Objective: Copy the items below word for word, starting at the first line and ending with the line that contains "catalogue / barcode: US 974769", including that line.

Dataset excerpts:

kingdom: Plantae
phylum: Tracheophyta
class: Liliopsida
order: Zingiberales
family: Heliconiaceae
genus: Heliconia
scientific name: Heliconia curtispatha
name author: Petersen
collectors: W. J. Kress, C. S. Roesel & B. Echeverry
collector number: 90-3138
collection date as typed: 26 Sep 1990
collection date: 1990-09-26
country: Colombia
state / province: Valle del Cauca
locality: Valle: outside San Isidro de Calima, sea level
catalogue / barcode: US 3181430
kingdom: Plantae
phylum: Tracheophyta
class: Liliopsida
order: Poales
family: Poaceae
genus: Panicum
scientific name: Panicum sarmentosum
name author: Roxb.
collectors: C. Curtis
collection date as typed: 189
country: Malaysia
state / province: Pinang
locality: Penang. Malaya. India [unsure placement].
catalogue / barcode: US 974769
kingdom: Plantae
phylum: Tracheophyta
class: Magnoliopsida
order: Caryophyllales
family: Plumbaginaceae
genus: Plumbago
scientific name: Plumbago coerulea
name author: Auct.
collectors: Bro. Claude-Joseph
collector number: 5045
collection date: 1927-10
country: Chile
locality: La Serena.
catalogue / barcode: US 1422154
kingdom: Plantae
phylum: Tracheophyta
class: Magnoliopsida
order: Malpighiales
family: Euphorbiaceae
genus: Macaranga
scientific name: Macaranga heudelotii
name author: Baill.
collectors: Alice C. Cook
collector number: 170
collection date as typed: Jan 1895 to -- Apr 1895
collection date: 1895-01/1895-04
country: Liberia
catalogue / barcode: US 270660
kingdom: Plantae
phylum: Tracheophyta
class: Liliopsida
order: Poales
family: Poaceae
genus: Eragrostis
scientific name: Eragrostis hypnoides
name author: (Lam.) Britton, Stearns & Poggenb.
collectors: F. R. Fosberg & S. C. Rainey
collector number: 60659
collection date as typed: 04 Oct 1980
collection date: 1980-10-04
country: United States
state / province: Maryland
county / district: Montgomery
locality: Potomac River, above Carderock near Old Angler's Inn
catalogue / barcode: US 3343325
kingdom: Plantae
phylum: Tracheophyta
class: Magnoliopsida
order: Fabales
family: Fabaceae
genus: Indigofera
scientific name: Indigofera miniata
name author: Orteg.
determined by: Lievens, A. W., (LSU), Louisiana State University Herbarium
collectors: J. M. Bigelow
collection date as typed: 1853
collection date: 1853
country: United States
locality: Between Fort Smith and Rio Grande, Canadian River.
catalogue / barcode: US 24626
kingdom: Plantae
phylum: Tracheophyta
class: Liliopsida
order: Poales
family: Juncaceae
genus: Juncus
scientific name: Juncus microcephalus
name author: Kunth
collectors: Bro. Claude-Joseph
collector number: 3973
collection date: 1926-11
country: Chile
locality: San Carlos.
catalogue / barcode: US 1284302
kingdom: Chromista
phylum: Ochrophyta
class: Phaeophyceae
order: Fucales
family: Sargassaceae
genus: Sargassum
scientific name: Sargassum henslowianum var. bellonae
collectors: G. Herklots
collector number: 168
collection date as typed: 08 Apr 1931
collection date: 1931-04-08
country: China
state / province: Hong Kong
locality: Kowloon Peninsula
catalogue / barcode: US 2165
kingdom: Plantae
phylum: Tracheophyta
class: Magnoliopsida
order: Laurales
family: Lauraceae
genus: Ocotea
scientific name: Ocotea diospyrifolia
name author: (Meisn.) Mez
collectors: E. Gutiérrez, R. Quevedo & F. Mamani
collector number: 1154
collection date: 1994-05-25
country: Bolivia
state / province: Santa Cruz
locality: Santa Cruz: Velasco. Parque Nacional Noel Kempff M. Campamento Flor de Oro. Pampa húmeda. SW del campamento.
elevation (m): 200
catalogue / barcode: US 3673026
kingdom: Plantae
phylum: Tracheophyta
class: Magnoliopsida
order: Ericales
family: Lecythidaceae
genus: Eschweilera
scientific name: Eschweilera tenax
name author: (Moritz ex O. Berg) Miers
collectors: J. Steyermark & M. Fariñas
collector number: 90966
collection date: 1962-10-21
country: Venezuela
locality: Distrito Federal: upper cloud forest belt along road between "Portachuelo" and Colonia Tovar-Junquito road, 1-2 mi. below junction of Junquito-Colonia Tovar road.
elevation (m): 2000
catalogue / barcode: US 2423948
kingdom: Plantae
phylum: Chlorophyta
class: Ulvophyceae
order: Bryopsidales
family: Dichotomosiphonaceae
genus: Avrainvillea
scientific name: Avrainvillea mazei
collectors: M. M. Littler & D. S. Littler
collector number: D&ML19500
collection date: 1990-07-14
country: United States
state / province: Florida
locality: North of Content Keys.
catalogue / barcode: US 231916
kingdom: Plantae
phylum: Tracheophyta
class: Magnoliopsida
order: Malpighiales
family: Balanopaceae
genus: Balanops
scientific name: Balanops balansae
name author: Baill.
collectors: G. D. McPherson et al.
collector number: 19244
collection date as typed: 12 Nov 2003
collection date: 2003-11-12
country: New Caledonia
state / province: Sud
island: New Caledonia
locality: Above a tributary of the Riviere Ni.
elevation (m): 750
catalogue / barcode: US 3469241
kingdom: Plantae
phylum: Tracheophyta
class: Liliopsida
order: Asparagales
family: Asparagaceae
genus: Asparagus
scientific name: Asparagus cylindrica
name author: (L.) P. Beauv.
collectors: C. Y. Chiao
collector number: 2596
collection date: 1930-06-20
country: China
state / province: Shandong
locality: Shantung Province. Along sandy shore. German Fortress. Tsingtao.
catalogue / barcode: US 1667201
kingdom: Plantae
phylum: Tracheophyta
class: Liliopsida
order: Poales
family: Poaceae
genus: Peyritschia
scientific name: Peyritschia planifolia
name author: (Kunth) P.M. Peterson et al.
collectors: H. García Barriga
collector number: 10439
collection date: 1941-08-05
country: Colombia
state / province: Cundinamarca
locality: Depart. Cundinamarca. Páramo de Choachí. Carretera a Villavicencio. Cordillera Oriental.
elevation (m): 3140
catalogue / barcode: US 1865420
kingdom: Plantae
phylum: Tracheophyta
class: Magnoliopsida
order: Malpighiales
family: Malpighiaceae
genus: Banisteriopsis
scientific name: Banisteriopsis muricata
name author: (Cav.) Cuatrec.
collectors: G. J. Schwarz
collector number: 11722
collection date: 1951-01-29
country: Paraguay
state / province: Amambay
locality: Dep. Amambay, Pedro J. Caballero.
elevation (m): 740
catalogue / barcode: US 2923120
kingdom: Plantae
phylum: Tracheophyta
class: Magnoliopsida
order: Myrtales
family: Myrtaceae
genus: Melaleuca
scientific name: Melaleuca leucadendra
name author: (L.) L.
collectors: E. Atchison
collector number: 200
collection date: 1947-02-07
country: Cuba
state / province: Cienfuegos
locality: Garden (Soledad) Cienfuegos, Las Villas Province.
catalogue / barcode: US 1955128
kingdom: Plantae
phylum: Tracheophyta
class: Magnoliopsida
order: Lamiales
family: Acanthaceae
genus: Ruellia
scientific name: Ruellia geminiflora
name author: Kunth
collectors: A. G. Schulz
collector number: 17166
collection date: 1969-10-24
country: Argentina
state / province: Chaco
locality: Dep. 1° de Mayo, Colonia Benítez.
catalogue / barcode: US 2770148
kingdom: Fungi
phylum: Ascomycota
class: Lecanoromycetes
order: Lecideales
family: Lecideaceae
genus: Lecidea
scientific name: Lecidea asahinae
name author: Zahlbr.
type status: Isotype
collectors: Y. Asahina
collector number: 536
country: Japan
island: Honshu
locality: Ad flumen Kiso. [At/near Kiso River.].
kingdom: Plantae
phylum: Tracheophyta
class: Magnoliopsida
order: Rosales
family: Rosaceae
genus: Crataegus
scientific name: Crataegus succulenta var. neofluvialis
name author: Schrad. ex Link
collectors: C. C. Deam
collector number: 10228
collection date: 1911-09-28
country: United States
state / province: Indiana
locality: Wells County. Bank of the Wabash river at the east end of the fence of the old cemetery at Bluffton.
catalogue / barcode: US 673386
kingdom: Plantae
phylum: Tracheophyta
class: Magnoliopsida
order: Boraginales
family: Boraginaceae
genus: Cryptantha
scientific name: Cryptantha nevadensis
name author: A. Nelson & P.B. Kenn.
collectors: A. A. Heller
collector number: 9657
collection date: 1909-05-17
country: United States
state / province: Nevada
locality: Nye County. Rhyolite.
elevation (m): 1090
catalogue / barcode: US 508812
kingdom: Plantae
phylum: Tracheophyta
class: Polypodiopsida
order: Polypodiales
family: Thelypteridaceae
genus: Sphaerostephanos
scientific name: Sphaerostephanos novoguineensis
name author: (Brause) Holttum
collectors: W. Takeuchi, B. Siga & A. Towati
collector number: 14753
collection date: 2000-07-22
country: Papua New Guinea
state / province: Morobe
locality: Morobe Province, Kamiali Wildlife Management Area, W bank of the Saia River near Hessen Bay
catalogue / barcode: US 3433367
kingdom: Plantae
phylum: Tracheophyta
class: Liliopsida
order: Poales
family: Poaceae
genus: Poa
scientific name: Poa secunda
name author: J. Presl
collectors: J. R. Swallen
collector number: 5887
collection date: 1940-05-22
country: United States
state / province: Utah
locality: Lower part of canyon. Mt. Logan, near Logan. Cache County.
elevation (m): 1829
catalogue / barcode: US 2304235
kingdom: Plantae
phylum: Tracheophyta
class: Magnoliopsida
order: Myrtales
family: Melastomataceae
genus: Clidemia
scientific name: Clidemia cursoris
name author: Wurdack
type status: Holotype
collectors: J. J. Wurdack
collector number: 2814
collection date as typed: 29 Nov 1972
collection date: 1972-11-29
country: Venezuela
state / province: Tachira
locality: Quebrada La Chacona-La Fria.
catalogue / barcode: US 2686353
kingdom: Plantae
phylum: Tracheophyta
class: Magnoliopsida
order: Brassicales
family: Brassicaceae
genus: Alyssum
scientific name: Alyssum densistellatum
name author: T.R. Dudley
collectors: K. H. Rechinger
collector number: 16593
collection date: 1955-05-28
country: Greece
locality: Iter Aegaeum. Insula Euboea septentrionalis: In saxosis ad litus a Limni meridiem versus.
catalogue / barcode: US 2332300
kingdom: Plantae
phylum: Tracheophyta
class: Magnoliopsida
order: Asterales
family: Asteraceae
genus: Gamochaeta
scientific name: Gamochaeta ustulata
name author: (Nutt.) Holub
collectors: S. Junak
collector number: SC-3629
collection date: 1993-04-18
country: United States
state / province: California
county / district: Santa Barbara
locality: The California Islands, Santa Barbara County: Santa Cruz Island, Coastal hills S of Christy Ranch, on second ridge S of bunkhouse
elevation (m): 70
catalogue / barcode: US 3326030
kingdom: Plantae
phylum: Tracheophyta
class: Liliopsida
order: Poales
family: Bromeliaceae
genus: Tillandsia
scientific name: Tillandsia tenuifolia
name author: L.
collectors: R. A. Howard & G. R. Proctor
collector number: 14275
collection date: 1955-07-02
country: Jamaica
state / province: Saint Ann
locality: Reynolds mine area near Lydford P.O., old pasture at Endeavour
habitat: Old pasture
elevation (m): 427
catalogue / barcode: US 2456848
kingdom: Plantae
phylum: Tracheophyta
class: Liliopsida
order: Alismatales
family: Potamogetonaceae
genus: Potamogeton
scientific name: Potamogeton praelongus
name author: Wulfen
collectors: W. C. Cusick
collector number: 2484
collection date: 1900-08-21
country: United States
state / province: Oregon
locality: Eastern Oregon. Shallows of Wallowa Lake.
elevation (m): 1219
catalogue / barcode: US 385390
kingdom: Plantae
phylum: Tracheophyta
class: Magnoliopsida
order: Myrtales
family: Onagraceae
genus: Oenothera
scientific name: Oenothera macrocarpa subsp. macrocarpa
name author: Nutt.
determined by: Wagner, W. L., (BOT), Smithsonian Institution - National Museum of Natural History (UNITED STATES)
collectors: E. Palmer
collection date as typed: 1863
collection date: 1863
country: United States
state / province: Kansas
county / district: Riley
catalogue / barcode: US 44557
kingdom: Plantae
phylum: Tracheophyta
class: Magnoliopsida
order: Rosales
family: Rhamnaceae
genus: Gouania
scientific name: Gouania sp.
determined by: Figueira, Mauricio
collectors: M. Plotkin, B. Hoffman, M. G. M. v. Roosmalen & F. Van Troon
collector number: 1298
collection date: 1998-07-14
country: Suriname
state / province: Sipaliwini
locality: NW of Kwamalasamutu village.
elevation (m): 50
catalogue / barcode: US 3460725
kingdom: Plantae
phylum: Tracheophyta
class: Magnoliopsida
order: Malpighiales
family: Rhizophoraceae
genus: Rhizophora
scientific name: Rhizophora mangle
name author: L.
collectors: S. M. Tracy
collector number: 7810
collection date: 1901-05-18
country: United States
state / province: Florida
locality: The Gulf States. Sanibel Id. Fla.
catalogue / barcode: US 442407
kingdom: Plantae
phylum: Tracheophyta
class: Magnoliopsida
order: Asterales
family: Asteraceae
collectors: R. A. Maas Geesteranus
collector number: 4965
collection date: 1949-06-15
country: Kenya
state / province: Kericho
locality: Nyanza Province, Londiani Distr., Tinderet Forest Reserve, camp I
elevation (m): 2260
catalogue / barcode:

Solution to this problem:
kingdom: Plantae
phylum: Tracheophyta
class: Liliopsida
order: Zingiberales
family: Heliconiaceae
genus: Heliconia
scientific name: Heliconia curtispatha
name author: Petersen
collectors: W. J. Kress, C. S. Roesel & B. Echeverry
collector number: 90-3138
collection date as typed: 26 Sep 1990
collection date: 1990-09-26
country: Colombia
state / province: Valle del Cauca
locality: Valle: outside San Isidro de Calima, sea level
catalogue / barcode: US 3181430
kingdom: Plantae
phylum: Tracheophyta
class: Liliopsida
order: Poales
family: Poaceae
genus: Panicum
scientific name: Panicum sarmentosum
name author: Roxb.
collectors: C. Curtis
collection date as typed: 189
country: Malaysia
state / province: Pinang
locality: Penang. Malaya. India [unsure placement].
catalogue / barcode: US 974769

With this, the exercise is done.